On November 12, at the UNESCO Internet Governance Forum (IGF), President Macron launched the Paris Call for Trust and Security in Cyberspace. It is a call for governments and private sector actors to work together in fighting cybercrime such as discrimination, abuse and cyber hacks. The call is supported by 51 countries (almost the entire EU) and more than 370 suppliers (e.g. Kaspersky, Facebook, Google, Microsoft). China, Russia and the U.S. did not join. A first initiative is a cooperation between the French government and Facebook. For six months, French investigators will monitor Facebook’s policies and tools for blocking posts and photos that attack people on the basis of their race, ethnicity, religion, sexuality or gender.

What does this mean?

Macron argued that collaboration with governments is needed because globally dominant (privately owned) digital platforms result in practices that undermine democracy. Moreover, a rather alarming documentary on so-called cleaners of social media that premiered earlier this year, paints a less neutral picture of the role that private parties such as Facebook and Google play in moderating the internet. Not only do they neglect their content moderators (who have to sift through 25,000 – often shocking – photos and videos a day), but their (classified) policies to censor content that contains violence, abuse, discrimination etc. are also presented as biased. A video that, for example, shows an illegal airstrike that flattens a hospital might be censored, not because it is too horrible, but because showing the attack does not serve the interests of the commercial party that owns the platform.

What’s next?

When governments get access to the regulation principles and the enforcement of, for example, moderating social media platforms, the smoke screen of how companies decide what can stay up and what must be deleted might be lifted.
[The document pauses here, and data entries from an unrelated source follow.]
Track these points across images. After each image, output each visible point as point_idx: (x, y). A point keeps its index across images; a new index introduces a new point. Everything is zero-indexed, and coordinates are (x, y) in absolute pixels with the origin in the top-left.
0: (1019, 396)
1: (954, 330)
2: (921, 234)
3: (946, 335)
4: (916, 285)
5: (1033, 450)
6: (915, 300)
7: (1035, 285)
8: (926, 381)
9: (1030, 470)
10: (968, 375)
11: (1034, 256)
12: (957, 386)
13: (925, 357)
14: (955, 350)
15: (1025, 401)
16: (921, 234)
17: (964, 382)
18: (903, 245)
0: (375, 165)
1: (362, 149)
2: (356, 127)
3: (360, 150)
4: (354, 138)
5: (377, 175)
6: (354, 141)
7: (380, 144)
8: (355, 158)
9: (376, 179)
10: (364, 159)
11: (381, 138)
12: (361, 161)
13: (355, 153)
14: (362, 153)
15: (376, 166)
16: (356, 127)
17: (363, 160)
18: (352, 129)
Indeed, for many it seems rather contradictory that democracies in which the digital space has become common good, leave the moderation of their content solely to commercial companies that keep their policies classified. Depending on how far the intervention of governments eventually will go, this could drastically change the way private parties organize and manage their platforms. Moderating content according to the lines of their commercial interest might become history. When this leads to discontent, it could stimulate the rise of a decentralized internet.